"""
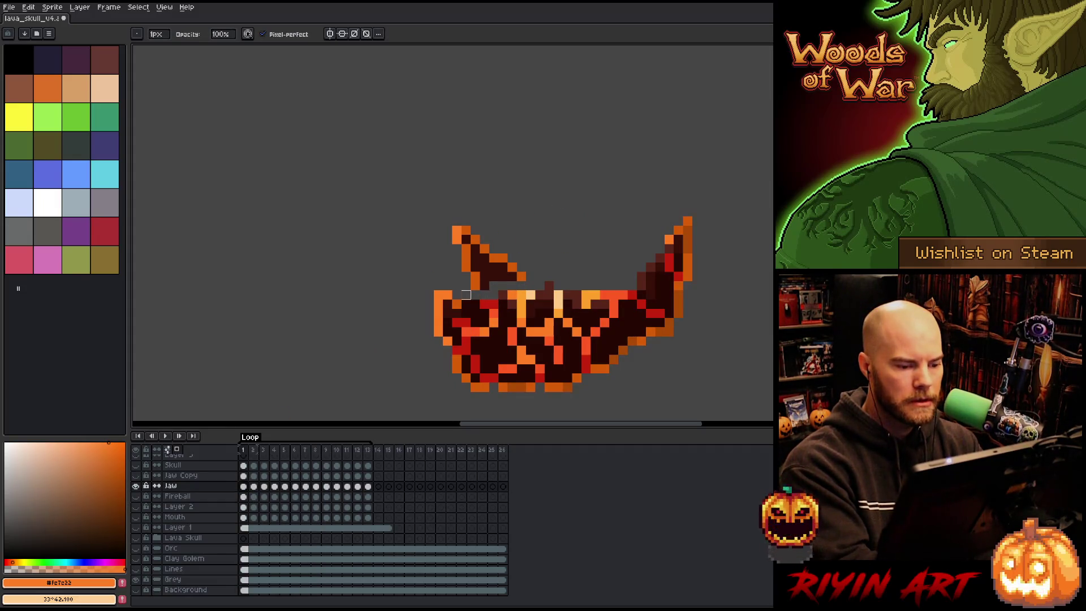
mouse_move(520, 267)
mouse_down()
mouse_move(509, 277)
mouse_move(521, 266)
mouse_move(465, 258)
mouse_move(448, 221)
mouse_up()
"""
Leaving the pictures out, output each line of the listing exactly.

mouse_move(520, 267)
mouse_down()
mouse_move(509, 277)
mouse_move(521, 266)
mouse_move(465, 258)
mouse_move(448, 221)
mouse_up()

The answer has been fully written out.